“I woke up this morning and I got myself a beer. / The future’s uncertain and the end is always near” (Me levanté esta mañana y me compré una cerveza. / El futuro es incierto y el final siempre está cerca). Estos versos salieron de la boca de Jim Morrison al final de la canción “Roadhouse Blues”, esa oda rutera y alcohólica que The Doors publicó en 1970. Esoterismo, casualidad o como fuere, el cantante, líder y principal compositor del grupo comprobó en su carne que el final estaba cerca, demasiado cerca: el 3 de julio de 1971, hace medio siglo, el corazón de Morrison se paró mientras reposaba en la bañera de un apartamento de París que había alquilado su novia, Pamela Courson. Tenía 27 años.
Nunca se hizo una autopsia del cuerpo, así que técnicamente no se sabe ‒ni se sabrá‒ con exactitud la causa de su muerte; aunque, como siempre, corrieron ríos de rumores y presunciones de que fue por sobredosis de alguna droga pesadita (si la mañana anterior había salido a comprar algo, no habría sido precisamente una cerveza). Aquello de “Break on through to the other side” (“romper las barreras hacia el otro lado”) había tomado un sentido más allá de lo psicodélico.
Esoterismo o casualidad, Morrison murió exactamente dos años después que Brian Jones, el fundador, guitarrista y líder desplazado de The Rolling Stones, que apareció muerto, también con 27 años, en su piscina ‒es decir, una bañera más grande y más profunda-, al que el cantante de The Doors le había escrito el poema “Oda a Los Ángeles mientras pienso en Brian Jones, muerto”: “El jardinero / encontró / el cuerpo, agresivo, flotando. / Tieso, feliz. / ¿Qué es esta verde sustancia pálida / de la que estás hecho? / Hay agujeros en la piel / de la diosa. / ¿Apestará? / Llevado hacia el cielo / a través de las salas / de música”, decían algunos de sus versos.
Cuando se apagó el cuerpo de Morrison, se prendió la maquinaria mitológica, pero The Doors ya era una de las más extraordinarias bandas de rock nacidas en Estados Unidos: expandió los límites sonoros, estéticos, poéticos y de interpretación del género, y no precisó el sponsor de la muerte para ser valorada como se merecía. Fue un pilar de la contracultura de los 60 en el país del norte. De vez en cuando, se dan oleadas de remasterizaciones de sus discos o se estrenan películas (como la homónima de Oliver Stone, de 1991) que renuevan el culto a The Doors en cada camada generacional, lo que no hace más que confirmar su estatus de clásico, es decir, ineludible y atemporal.

----------------------------------------

▶ Objetivo
Según el artículo sobre la muerte de Jim Morrison, ¿dónde estaba el cantante cuando se le paró el corazón?

▶ Extracto de datos
----------------------------------------

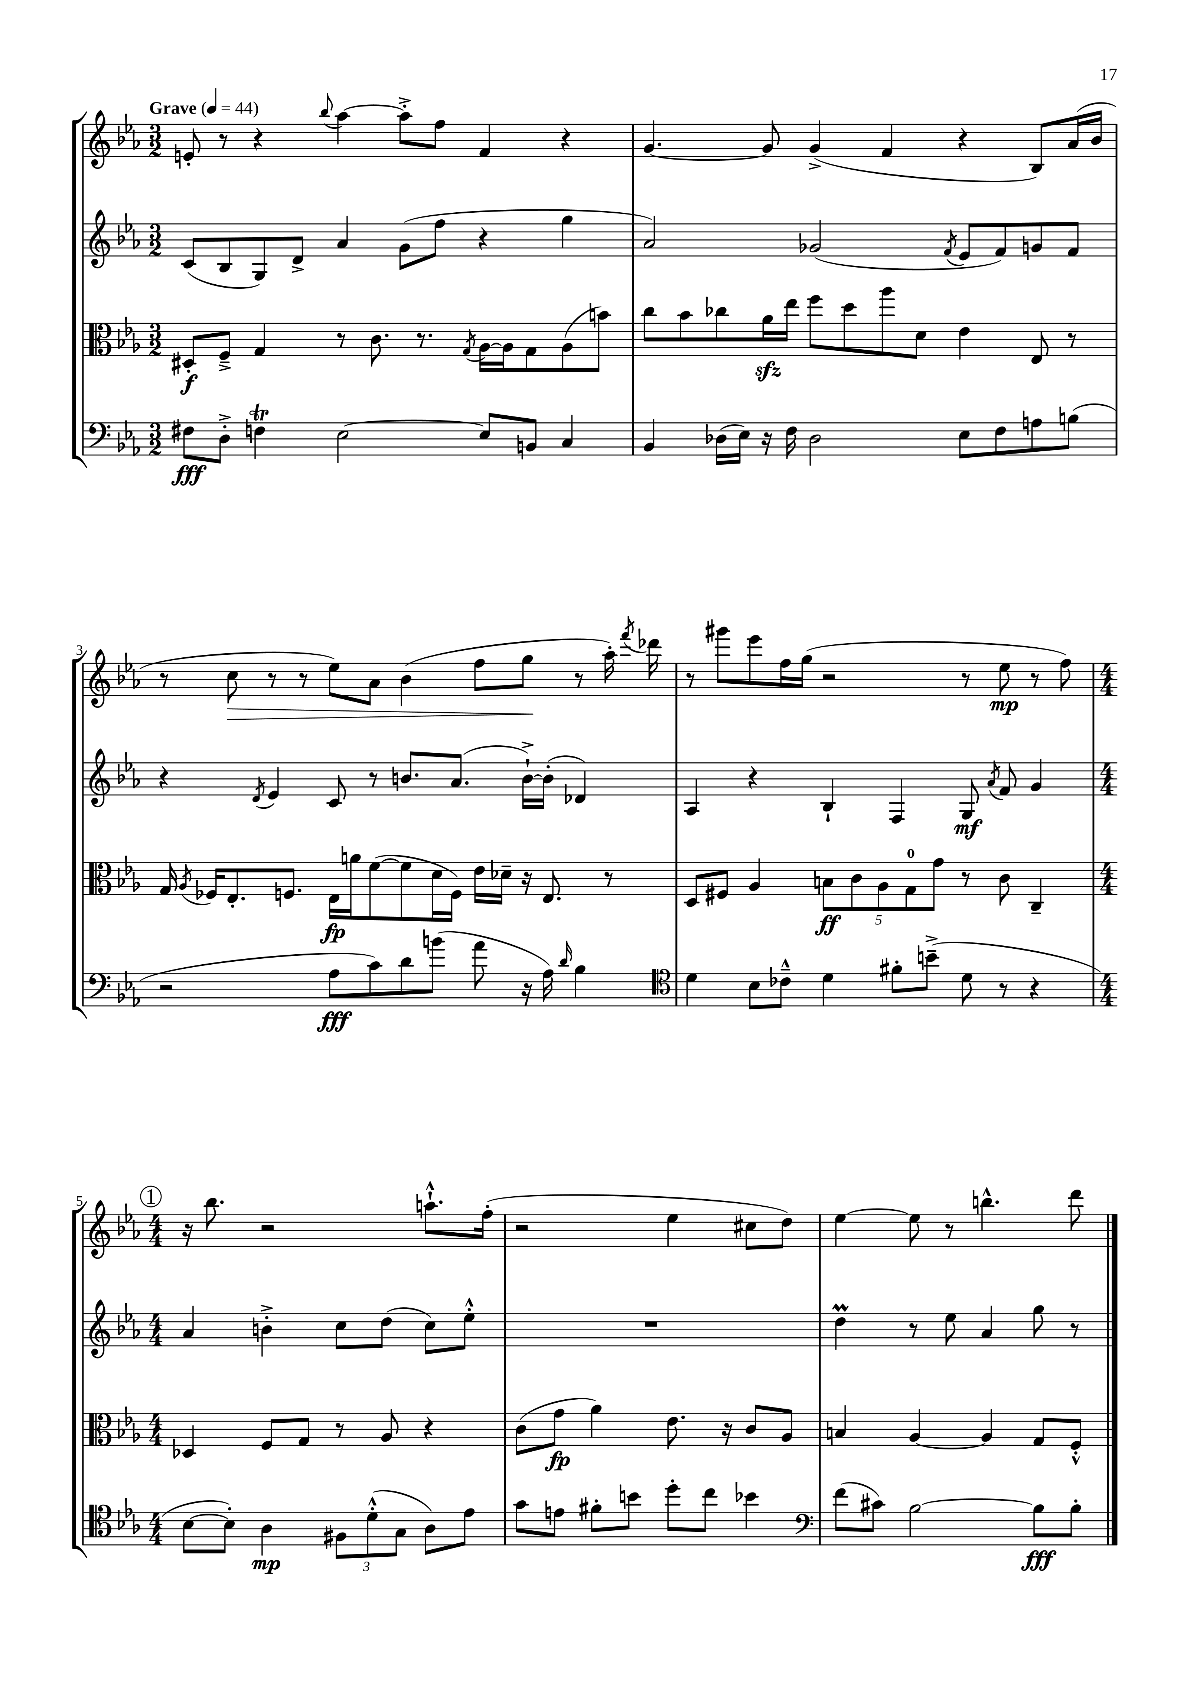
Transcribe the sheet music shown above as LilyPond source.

<<
\new StaffGroup <<
\new Staff = "s0" {
    \clef treble \key ees \major \numericTimeSignature \time 3/2 \tempo "Grave" 4 = 44
    \autoBeamOff e'8-. r8 r4 \appoggiatura { bes''8 } aes''4~ aes''8[-.-> f''8] f'4 r4 |
    g'4.~ g'8 g'4->( f'4 r4 bes8[) aes'16( bes'16] |
    r8 c''8\> r8 r8 ees''8[) aes'8] bes'4( f''8[ g''8]\! r8 aes''16-.) \acciaccatura { f'''8 } des'''16 |
    r8 gis'''8[ ees'''8 f''16 g''16]( r2 r8 ees''8\mp r8 f''8) |
    \mark \markup { \circle "1" } \numericTimeSignature \time 4/4 r16 bes''8. r2 a''8.[-!-^ f''16]-.( |
    r2 ees''4 cis''8[ d''8]) |
    ees''4~ ees''8 r8 b''4.-^ d'''8 \bar "|." |
}
\new Staff = "s1" {
    \clef treble \key ees \major \numericTimeSignature \time 3/2
    \autoBeamOff c'8[( bes8 g8) d'8]-> aes'4 g'8[( f''8] r4 g''4 |
    aes'2) ges'2( \acciaccatura { f'8 } ees'8[ f'8) g'8 f'8] |
    r4 \acciaccatura { d'8 } ees'4 c'8 r8 b'8.[ aes'8.]( b'16[~-!->) b'16]-.( des'4) |
    aes4 r4 bes4-! f4 g8\mf \acciaccatura { aes'8 } f'8 g'4 |
    \mark \markup { \circle "1" } \numericTimeSignature \time 4/4 aes'4 b'4-.-> c''8[ d''8]( c''8[) ees''8]-.-^ |
    R1 |
    d''4\prall r8 ees''8 aes'4 g''8 r8 \bar "|." |
}
\new Staff = "s2" {
    \clef alto \key ees \major \numericTimeSignature \time 3/2
    \autoBeamOff dis8[-.\f f8]---> g4 r8 c'8. r8. \acciaccatura { g8 } aes16[~ aes16 g8 aes8( b'8]) |
    c''8[ bes'8 ces''8 aes'16\sfz ees''16] f''8[ d''8 aes''8 d'8] ees'4 ees8 r8 |
    g16 \acciaccatura { aes8 } fes16[ ees8.-. f8.] ees16[\fp a'16 f'8~( f'8 d'16 f16]) ees'16[ des'16]-- r16 ees8. r8 |
    d8[ fis8] aes4 \tuplet 5/4 { b8[\ff c'8 aes8 g8-0 g'8] } r8 c'8 c4-- |
    \mark \markup { \circle "1" } \numericTimeSignature \time 4/4 des4 f8[ g8] r8 aes8 r4 |
    c'8[( g'8]\fp aes'4) ees'8. r16 c'8[ aes8] |
    b4 aes4~ aes4 g8[ f8]-.-^ \bar "|." |
}
\new Staff = "s3" {
    \clef bass \key ees \major \numericTimeSignature \time 3/2
    \autoBeamOff fis8[\fff d8]-.-> f4\trill ees2~ ees8[ b,8] c4 |
    bes,4 des16[( ees16]) r16 f16 des2 ees8[ f8 a8 b8]( |
    r2 aes8[\fff c'8) d'8 b'8]( aes'8 r16 aes16) \grace { d'16 } bes4 |
    \clef tenor d'4 bes8[ ces'8]---^ d'4 fis'8[-. b'8]--->( d'8 r8 r4 |
    \mark \markup { \circle "1" } \numericTimeSignature \time 4/4 bes8[~ bes8]-.) aes4\mp \tuplet 3/2 { fis8[ d'8-.-^( g8] } aes8[) ees'8] |
    g'8[ e'8] fis'8[-. b'8] d''8[-. c''8] bes'4 |
    \clef bass f'8[( cis'8]) bes2~ bes8[\fff bes8]-. \bar "|." |
}
>>
>>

----------------------------------------

▶ Tarea resuelta
Reposaba en la bañera de un apartamento de París que había alquilado su novia, Pamela Courson.